:: Provided entries ::
Segment Open

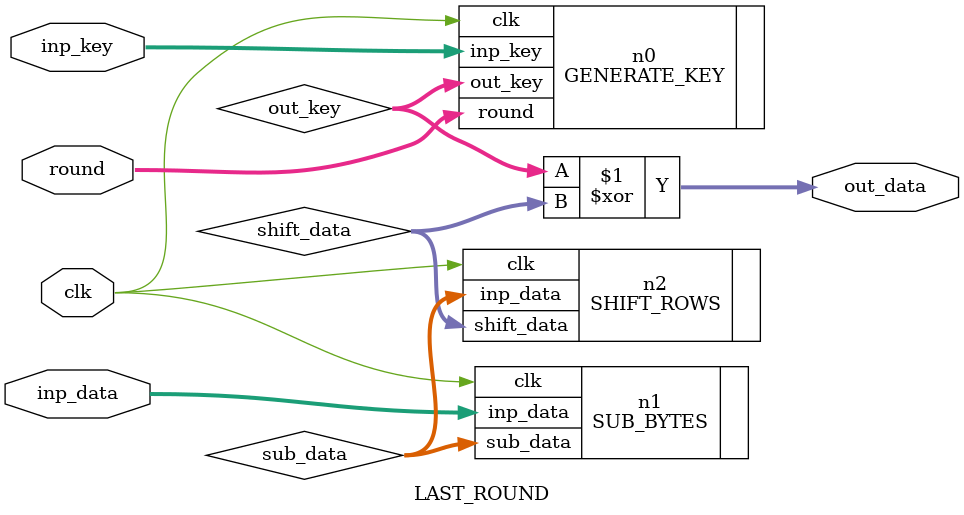
<source format=v>
module LAST_ROUND(clk, round, inp_data, inp_key, out_data);

input clk;
input [3:0] round;
input [127:0] inp_data;
input [127:0] inp_key;
output  [127:0] out_data;

wire [127:0] sub_data,shift_data,out_key;

GENERATE_KEY n0(.clk(clk),.round(round),.inp_key(inp_key),.out_key(out_key));
SUB_BYTES n1(.clk(clk),.inp_data(inp_data),.sub_data(sub_data));
SHIFT_ROWS n2(.clk(clk),.inp_data(sub_data),.shift_data(shift_data));

assign out_data = out_key^shift_data;

endmodule
</source>
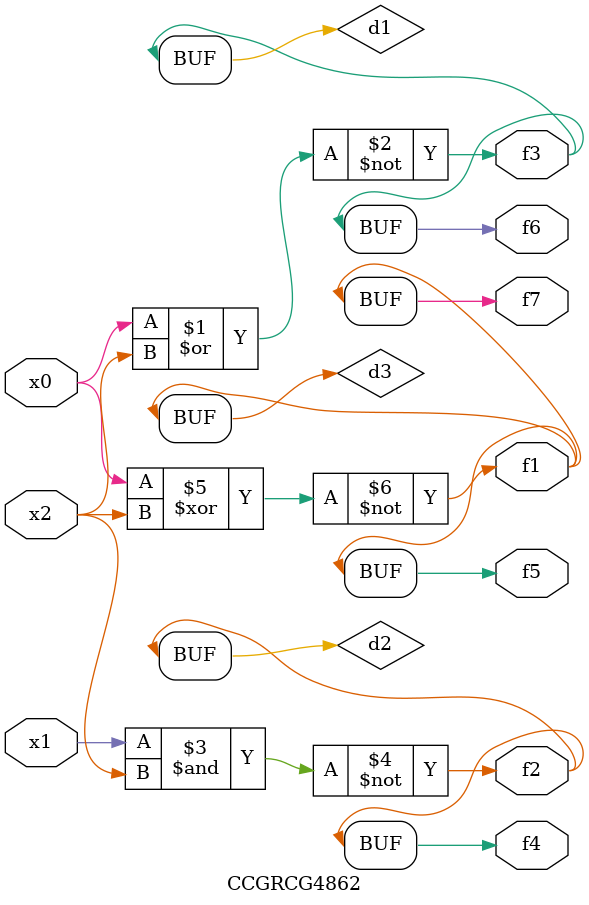
<source format=v>
module CCGRCG4862(
	input x0, x1, x2,
	output f1, f2, f3, f4, f5, f6, f7
);

	wire d1, d2, d3;

	nor (d1, x0, x2);
	nand (d2, x1, x2);
	xnor (d3, x0, x2);
	assign f1 = d3;
	assign f2 = d2;
	assign f3 = d1;
	assign f4 = d2;
	assign f5 = d3;
	assign f6 = d1;
	assign f7 = d3;
endmodule

</source>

Segment Closed

:: Task description ::
Please give back every line above exactly as it stands, without pictures.

:: Written response ::
<source format=v>
module LAST_ROUND(clk, round, inp_data, inp_key, out_data);

input clk;
input [3:0] round;
input [127:0] inp_data;
input [127:0] inp_key;
output  [127:0] out_data;

wire [127:0] sub_data,shift_data,out_key;

GENERATE_KEY n0(.clk(clk),.round(round),.inp_key(inp_key),.out_key(out_key));
SUB_BYTES n1(.clk(clk),.inp_data(inp_data),.sub_data(sub_data));
SHIFT_ROWS n2(.clk(clk),.inp_data(sub_data),.shift_data(shift_data));

assign out_data = out_key^shift_data;

endmodule
</source>
<source format=v>
module CCGRCG4862(
	input x0, x1, x2,
	output f1, f2, f3, f4, f5, f6, f7
);

	wire d1, d2, d3;

	nor (d1, x0, x2);
	nand (d2, x1, x2);
	xnor (d3, x0, x2);
	assign f1 = d3;
	assign f2 = d2;
	assign f3 = d1;
	assign f4 = d2;
	assign f5 = d3;
	assign f6 = d1;
	assign f7 = d3;
endmodule

</source>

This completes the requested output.